Saiba que o seu legado é maior do que tijolos e argamassas, Bruce

Tão desafiador como pular do maior bungee-jump do mundo é acionar o cursor de um documento em branco, no computador. Parece conter os mesmos níveis de adrenalina e de ansiedade provocados pelo que pode vir a ocorrer, depois que começar a pular/escrever. Recomeçar aquilo que se partiu é como ter forças de ir à academia, após alguns meses estando em casa… tão dolorido o retorno, tão maçante, tão difícil; mas, depois de certo tempo, ao que tudo indica, gratificante.
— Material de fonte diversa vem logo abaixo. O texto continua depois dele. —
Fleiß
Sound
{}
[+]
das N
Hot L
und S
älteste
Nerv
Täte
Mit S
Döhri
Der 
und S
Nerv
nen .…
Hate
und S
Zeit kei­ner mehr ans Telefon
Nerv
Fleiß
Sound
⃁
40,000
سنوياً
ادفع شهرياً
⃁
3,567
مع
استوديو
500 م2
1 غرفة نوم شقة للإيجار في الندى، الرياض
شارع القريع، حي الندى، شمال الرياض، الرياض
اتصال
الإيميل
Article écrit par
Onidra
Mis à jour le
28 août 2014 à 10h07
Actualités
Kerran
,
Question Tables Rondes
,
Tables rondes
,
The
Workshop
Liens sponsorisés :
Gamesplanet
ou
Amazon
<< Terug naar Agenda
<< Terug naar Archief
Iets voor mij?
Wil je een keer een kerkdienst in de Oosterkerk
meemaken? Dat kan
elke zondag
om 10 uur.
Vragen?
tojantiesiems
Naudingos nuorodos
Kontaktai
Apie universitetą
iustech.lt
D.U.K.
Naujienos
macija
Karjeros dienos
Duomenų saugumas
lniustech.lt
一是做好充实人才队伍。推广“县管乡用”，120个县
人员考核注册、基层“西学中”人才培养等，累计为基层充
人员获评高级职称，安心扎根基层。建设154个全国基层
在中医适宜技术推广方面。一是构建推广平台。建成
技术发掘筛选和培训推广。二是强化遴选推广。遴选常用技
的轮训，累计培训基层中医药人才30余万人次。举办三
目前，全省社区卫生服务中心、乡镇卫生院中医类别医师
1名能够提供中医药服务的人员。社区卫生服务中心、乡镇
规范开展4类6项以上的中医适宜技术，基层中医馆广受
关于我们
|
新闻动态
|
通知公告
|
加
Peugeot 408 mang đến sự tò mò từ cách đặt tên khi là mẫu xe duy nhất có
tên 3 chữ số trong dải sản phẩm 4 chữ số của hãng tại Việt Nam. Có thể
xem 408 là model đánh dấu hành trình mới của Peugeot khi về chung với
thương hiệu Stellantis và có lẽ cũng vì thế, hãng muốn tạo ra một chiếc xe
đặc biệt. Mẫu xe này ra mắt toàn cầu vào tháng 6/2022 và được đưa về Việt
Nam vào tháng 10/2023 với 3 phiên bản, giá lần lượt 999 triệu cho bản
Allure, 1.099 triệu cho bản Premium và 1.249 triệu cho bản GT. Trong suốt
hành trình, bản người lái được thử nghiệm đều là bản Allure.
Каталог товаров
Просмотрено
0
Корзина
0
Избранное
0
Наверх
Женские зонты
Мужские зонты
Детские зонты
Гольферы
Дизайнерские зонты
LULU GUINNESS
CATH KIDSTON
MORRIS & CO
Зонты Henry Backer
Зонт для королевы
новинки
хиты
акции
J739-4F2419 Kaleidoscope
Sinceramente? Cansativo nos reerguermos, depois de tanto cair e quanto mais caímos, mais lembramos a dor e a dificuldade de levantar, mesmo assim, sempre nos levantamos. Isso lembra quando assisti a Batman Begins e ouvi, pela primeira vez, Thomas Wayne perguntar a Bruce “Why do we fall, Bruce?”. Respondi na lata “Ué, e para que diabos vou querer cair?”. Thomas, porém, tinha uma resposta melhor “So that we can learn to pick ourselves up”. Que doido, não?! Cair para aprender a levantar…

Quando somos bebês, temos o nosso primeiro desafio que é respirar fora da placenta. Na infância, caímos e levantamos, com a torcida da mãe nos chamando para ir até ela e concluirmos os passos. Na juventude, se não caímos e não nos erguemos sozinhos, implica, em teoria, mais quedas e menos equilíbrio. Já adultos, os nossos companheiros de lutas e de glórias insistem em que nos recomponhamos para prosseguir.

Quedas e eu andamos juntas, digo isso com propriedade não só porque quebrei o mesmo pé duas vezes, já machuquei esse mesmo pé mais outras oito vezes. Eu poderia achar que nasci sobre uma caveira de burro e, por conta disso, hoje em dia, cada vez que caio, mais demoro a levantar. Checo primeiro se os braços estão ok, se a coluna está em ordem, se estou sentindo minhas pernas, por fim, se consigo mexer meu pé e só assim me ergo.

A demora de erguer vem junto da desconfiança, são os calos, as feridas curadas por cima de outras tantas, entretanto o que percebo acima de tudo é que me ergo… em um tempo próprio, em um passo próprio, no momento que creio ser capaz de andar uns três a cinco passos ainda trôpega, buscando o reequilibro, com medo de continuar pisando, sabendo que essa parte já foi aprendida ainda bebê, e cá estou, mais uma vez, caminhando.

Esses infortúnios normalmente vêm acompanhados da máxima “se tiver com medo, vai com medo mesmo”. Entretanto, sabemos que não somos tão positivos assim diariamente, né?! Exige um grande esforço de recomposição e visão de nós mesmos para continuarmos. Não é simples nos fazermos fortes e sermos nossa própria companhia quando estamos caídos e, cada vez afundando mais no nosso próprio poço, mas é bom relembrarmos até onde caminhamos. Para nos enxergarmos no escuro, sentindo quem somos, é preciso ir tão fundo a ponto de nos reconhecermos ao avesso.

No avesso é possível encontrar os pontos errados da trama, rever onde a linha quebrou e por onde devemos colocar a agulha para que a falha seja só mais um passo na imensidão do tapete que vem sendo composto. Não se perde um bordado porque perdemos a linha, ao contrário, viramos o pano para sabermos por onde recomeçar.